- [REQUIREMENT] Reproduce each of the following rows word for word, leaving nothing out and changing nothing.

- [STORED RECORDS]

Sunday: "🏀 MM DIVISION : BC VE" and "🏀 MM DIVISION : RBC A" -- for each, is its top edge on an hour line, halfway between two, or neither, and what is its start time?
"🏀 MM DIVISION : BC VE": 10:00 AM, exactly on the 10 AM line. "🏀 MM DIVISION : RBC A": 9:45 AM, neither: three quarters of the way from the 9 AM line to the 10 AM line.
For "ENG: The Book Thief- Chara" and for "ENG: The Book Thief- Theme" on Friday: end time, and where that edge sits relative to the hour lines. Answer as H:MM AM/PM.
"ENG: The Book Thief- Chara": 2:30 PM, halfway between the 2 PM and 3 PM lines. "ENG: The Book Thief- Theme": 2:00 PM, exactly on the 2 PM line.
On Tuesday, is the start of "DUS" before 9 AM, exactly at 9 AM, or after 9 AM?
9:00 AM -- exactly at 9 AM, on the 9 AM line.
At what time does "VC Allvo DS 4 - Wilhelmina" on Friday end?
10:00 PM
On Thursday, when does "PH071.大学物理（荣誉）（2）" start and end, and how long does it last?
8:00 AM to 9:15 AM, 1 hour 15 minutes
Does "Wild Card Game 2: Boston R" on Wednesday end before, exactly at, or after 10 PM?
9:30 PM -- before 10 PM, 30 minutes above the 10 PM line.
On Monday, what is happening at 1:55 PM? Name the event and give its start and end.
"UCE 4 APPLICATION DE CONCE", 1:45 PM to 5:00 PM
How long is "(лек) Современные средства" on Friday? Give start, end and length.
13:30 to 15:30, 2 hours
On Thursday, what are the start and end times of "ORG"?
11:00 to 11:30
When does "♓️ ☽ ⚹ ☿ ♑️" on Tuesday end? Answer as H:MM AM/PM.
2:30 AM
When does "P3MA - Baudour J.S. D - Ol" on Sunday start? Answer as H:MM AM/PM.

- [COMPLETED EXERCISE]
Sunday: "🏀 MM DIVISION : BC VE" and "🏀 MM DIVISION : RBC A" -- for each, is its top edge on an hour line, halfway between two, or neither, and what is its start time?
"🏀 MM DIVISION : BC VE": 10:00 AM, exactly on the 10 AM line. "🏀 MM DIVISION : RBC A": 9:45 AM, neither: three quarters of the way from the 9 AM line to the 10 AM line.
For "ENG: The Book Thief- Chara" and for "ENG: The Book Thief- Theme" on Friday: end time, and where that edge sits relative to the hour lines. Answer as H:MM AM/PM.
"ENG: The Book Thief- Chara": 2:30 PM, halfway between the 2 PM and 3 PM lines. "ENG: The Book Thief- Theme": 2:00 PM, exactly on the 2 PM line.
On Tuesday, is the start of "DUS" before 9 AM, exactly at 9 AM, or after 9 AM?
9:00 AM -- exactly at 9 AM, on the 9 AM line.
At what time does "VC Allvo DS 4 - Wilhelmina" on Friday end?
10:00 PM
On Thursday, when does "PH071.大学物理（荣誉）（2）" start and end, and how long does it last?
8:00 AM to 9:15 AM, 1 hour 15 minutes
Does "Wild Card Game 2: Boston R" on Wednesday end before, exactly at, or after 10 PM?
9:30 PM -- before 10 PM, 30 minutes above the 10 PM line.
On Monday, what is happening at 1:55 PM? Name the event and give its start and end.
"UCE 4 APPLICATION DE CONCE", 1:45 PM to 5:00 PM
How long is "(лек) Современные средства" on Friday? Give start, end and length.
13:30 to 15:30, 2 hours
On Thursday, what are the start and end times of "ORG"?
11:00 to 11:30
When does "♓️ ☽ ⚹ ☿ ♑️" on Tuesday end? Answer as H:MM AM/PM.
2:30 AM
When does "P3MA - Baudour J.S. D - Ol" on Sunday start? Answer as H:MM AM/PM.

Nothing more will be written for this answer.